He agreed that Gardaí “should investigate every allegation, every credible allegation of abuse” including claims against “many of the abusers who are dead”.
Asked if Gardaí should investigate the Order’s handling of allegations against Marmion, Fr McVerry said that in his opinion “there is no criminal case to answer” for the Jesuits.
The 78 year-old founder of the Peter McVerry Trust said some senior individuals within the order “have admitted they didn’t act immediately and effectively” and he believed these individuals “have a moral case to answer”.
However, he added: “In those days it wasn’t the norm to report abusers to the Gardaí.
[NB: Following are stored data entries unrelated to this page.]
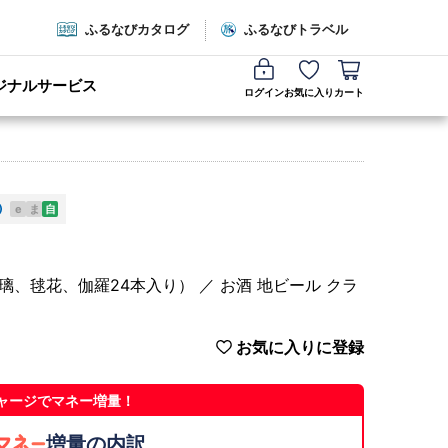
ふるなびカタログ
ふるなびトラベル
ジナルサービス
ログイン
お気に入り
カート
e
ま
自
、毬花、伽羅24本入り） ／ お酒 地ビール クラ
お気に入りに登録
ャージでマネー増量！
増量の内訳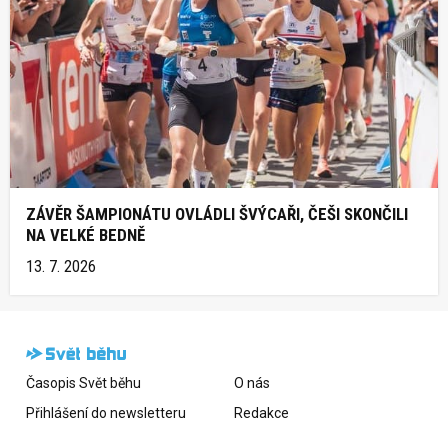
ZÁVĚR ŠAMPIONÁTU OVLÁDLI ŠVÝCAŘI, ČEŠI SKONČILI
NA VELKÉ BEDNĚ
13. 7. 2026
Časopis Svět běhu
O nás
Přihlášení do newsletteru
Redakce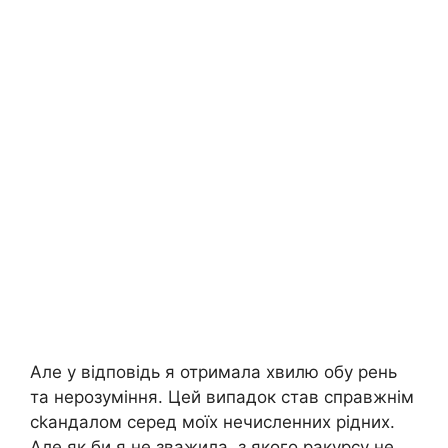
Але у відповідь я отримала хвилю обу рень
та нерозуміння. Цей випадок став справжнім
сkандалом серед моїх нечисленних рідних.
Але як би я не зважила, з якого ракурсу не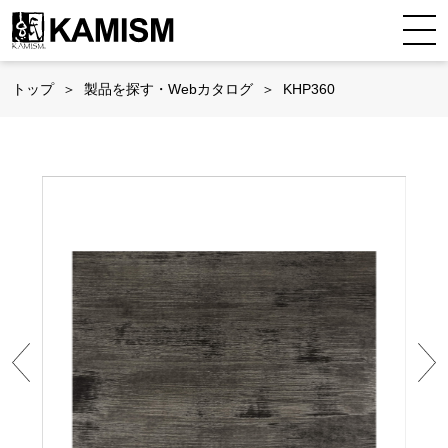
トップ
製品を探す・Webカタログ
KHP360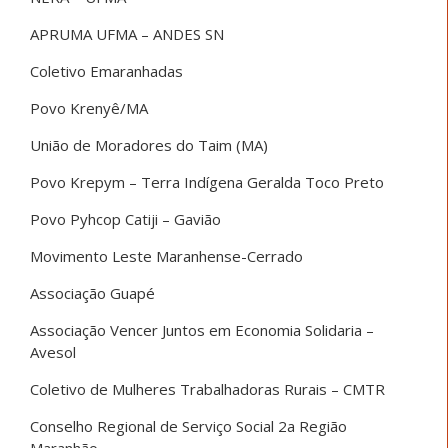
APRUMA UFMA – ANDES SN
Coletivo Emaranhadas
Povo Krenyê/MA
União de Moradores do Taim (MA)
Povo Krepym – Terra Indígena Geralda Toco Preto
Povo Pyhcop Catiji – Gavião
Movimento Leste Maranhense-Cerrado
Associação Guapé
Associação Vencer Juntos em Economia Solidaria –
Avesol
Coletivo de Mulheres Trabalhadoras Rurais – CMTR
Conselho Regional de Serviço Social 2a Região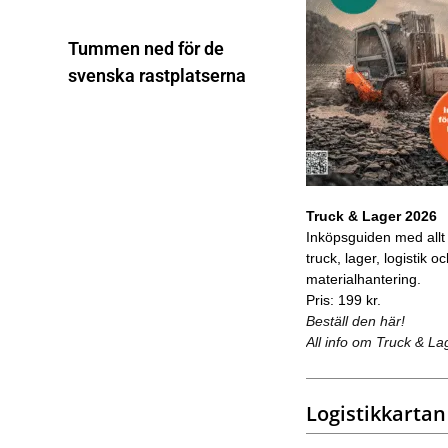
Tummen ned för de
svenska rastplatserna
Truck & Lager 2026
Inköpsguiden med allt
truck, lager, logistik o
materialhantering.
Pris: 199 kr.
Beställ den här!
All info om Truck & La
Logistikkartan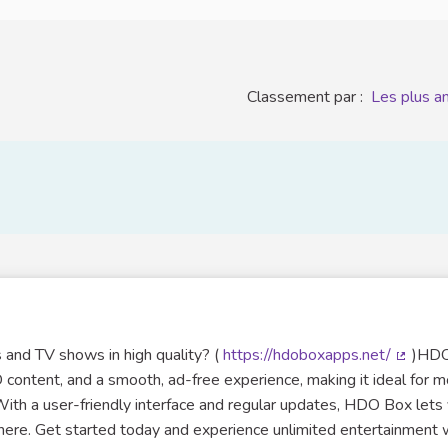
Classement par :
Les plus a
 and TV shows in high quality? (
https://hdoboxapps.net/
)HDO
(Lien e
HD content, and a smooth, ad-free experience, making it ideal for 
With a user-friendly interface and regular updates, HDO Box lets
here. Get started today and experience unlimited entertainment 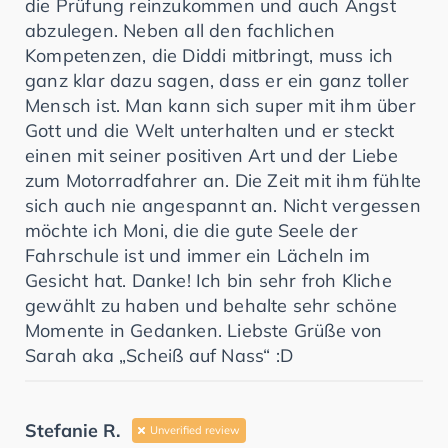
die Prüfung reinzukommen und auch Angst
abzulegen. Neben all den fachlichen
Kompetenzen, die Diddi mitbringt, muss ich
ganz klar dazu sagen, dass er ein ganz toller
Mensch ist. Man kann sich super mit ihm über
Gott und die Welt unterhalten und er steckt
einen mit seiner positiven Art und der Liebe
zum Motorradfahrer an. Die Zeit mit ihm fühlte
sich auch nie angespannt an. Nicht vergessen
möchte ich Moni, die die gute Seele der
Fahrschule ist und immer ein Lächeln im
Gesicht hat. Danke! Ich bin sehr froh Kliche
gewählt zu haben und behalte sehr schöne
Momente in Gedanken. Liebste Grüße von
Sarah aka „Scheiß auf Nass“ :D
Stefanie R.
Unverified review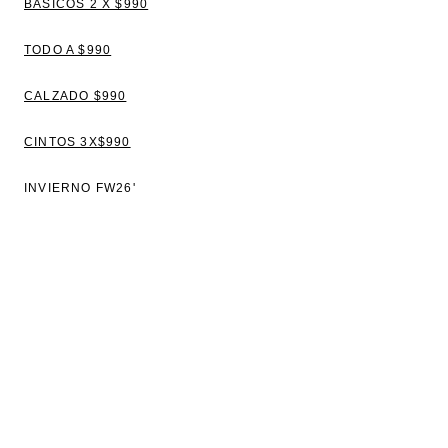
BÁSICOS 2 X $990
TODO A $990
CALZADO $990
CINTOS 3X$990
INVIERNO FW26'
VER TODO
BLUSAS
TOPS Y REMERAS
VESTIDOS
CAMISAS
SWEATERS Y CAMPERAS
PANTALONES Y JEANS
CHALECOS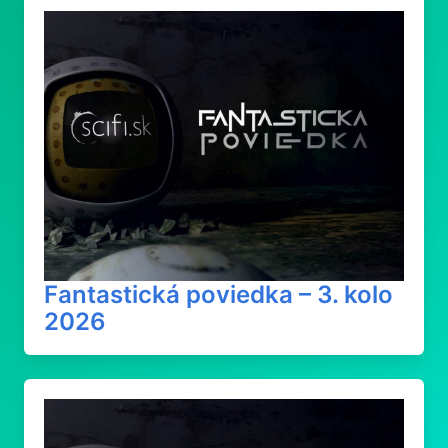
Fantastická poviedka – 3. kolo
2026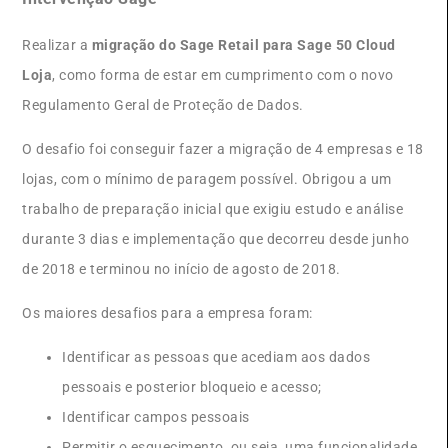
Realizar a
migração do Sage Retail para Sage 50 Cloud
Loja
, como forma de estar em cumprimento com o novo
Regulamento Geral de Proteção de Dados.
O desafio foi conseguir fazer a migração de 4 empresas e 18
lojas, com o mínimo de paragem possível. Obrigou a um
trabalho de preparação inicial que exigiu estudo e análise
durante 3 dias e implementação que decorreu desde junho
de 2018 e terminou no início de agosto de 2018.
Os maiores desafios para a empresa foram:
Identificar as pessoas que acediam aos dados
pessoais e posterior bloqueio e acesso;
Identificar campos pessoais
Permitir o esquecimento, ou seja, uma funcionalidade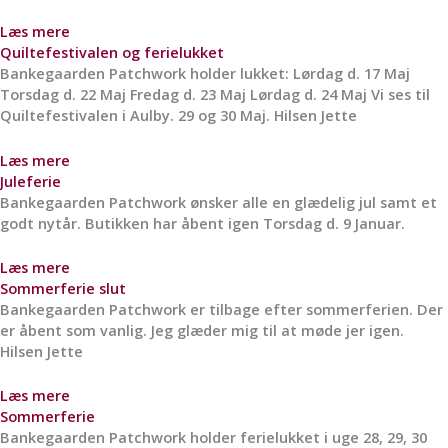
Læs mere
Quiltefestivalen og ferielukket
Bankegaarden Patchwork holder lukket: Lørdag d. 17 Maj
Torsdag d. 22 Maj Fredag d. 23 Maj Lørdag d. 24 Maj Vi ses til
Quiltefestivalen i Aulby. 29 og 30 Maj. Hilsen Jette
Læs mere
Juleferie
Bankegaarden Patchwork ønsker alle en glædelig jul samt et
godt nytår. Butikken har åbent igen Torsdag d. 9 Januar.
Læs mere
Sommerferie slut
Bankegaarden Patchwork er tilbage efter sommerferien. Der
er åbent som vanlig. Jeg glæder mig til at møde jer igen.
Hilsen Jette
Læs mere
Sommerferie
Bankegaarden Patchwork holder ferielukket i uge 28, 29, 30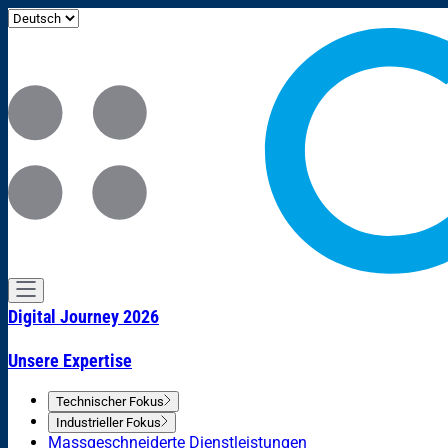
Digital Journey 2026
Unsere Expertise
Technischer Fokus
Industrieller Fokus
Massgeschneiderte Dienstleistungen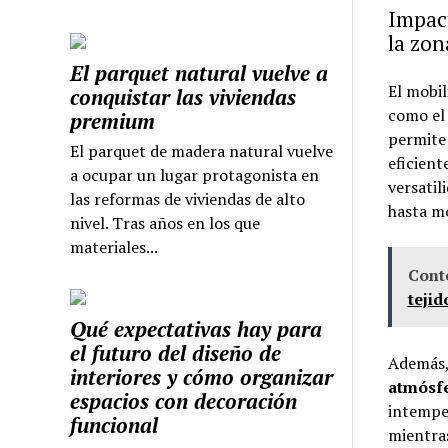
Impact
la zon
El parquet natural vuelve a
El mobil
conquistar las viviendas
como el 
premium
permite 
El parquet de madera natural vuelve
eficient
a ocupar un lugar protagonista en
versatil
las reformas de viviendas de alto
hasta mo
nivel. Tras años en los que
materiales...
Cont
teji
Qué expectativas hay para
el futuro del diseño de
Además, 
interiores y cómo organizar
atmósf
espacios con decoración
intemper
funcional
mientras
Today, they would be reported to the Gardaí, to Tulsa, to the child care agencies We are in a very different scenario today than we were 20 or 30 years ago,” he said.
A spokeswoman for the Jesuit Order said it has paid out €7.4million in compensation to victims of abuse by Jesuit priests and it was aware of 149 allegations of child abuse in respect of 43 Jesuits, dating back over 80 years.
“The Jesuits want to encourage any person who has been abused in any way at the hands of Fr Joseph Marmion or any other Jesuit to contact them and/or the relevant authorities,” she said.
The Garda Press Office has yet to respond to questions submitted on September 12, and resubmitted on October 4, and again on November 16 this year, which asked if Gardai were conducting enquiries or investigations into Marmion’s abuse of children.
An official response is also awaited to questions submitted to the press office this Wednesday morning asking if Gardaí were making enquiries or investigations into the Jesuits’ handling of the complaints against Fr Marmion.